*Work instruction:*
Your answer should be the records, copied exactly, with the pictures removed.

*Stored records:*

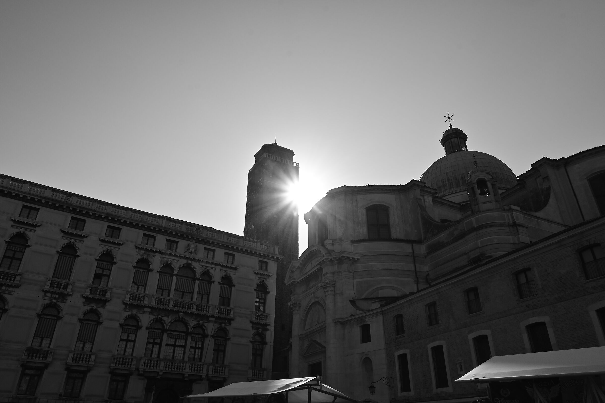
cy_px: 202
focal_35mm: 24
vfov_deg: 53.1
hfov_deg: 73.7
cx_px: 302
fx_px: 403
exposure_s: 1/500
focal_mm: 16
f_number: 11
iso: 200
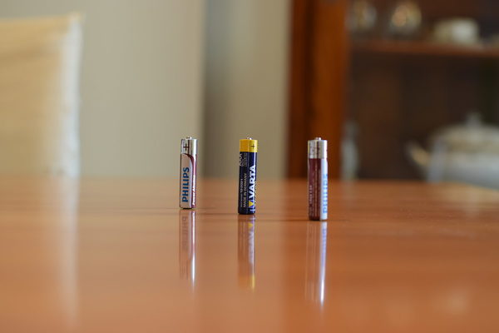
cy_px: 166
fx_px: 728
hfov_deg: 37.9
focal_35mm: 52
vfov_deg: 25.8
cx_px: 250
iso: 200
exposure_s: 1/100
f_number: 3.2
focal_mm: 35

*Answer:*
cy_px: 202
focal_35mm: 24
vfov_deg: 53.1
hfov_deg: 73.7
cx_px: 302
fx_px: 403
exposure_s: 1/500
focal_mm: 16
f_number: 11
iso: 200
cy_px: 166
fx_px: 728
hfov_deg: 37.9
focal_35mm: 52
vfov_deg: 25.8
cx_px: 250
iso: 200
exposure_s: 1/100
f_number: 3.2
focal_mm: 35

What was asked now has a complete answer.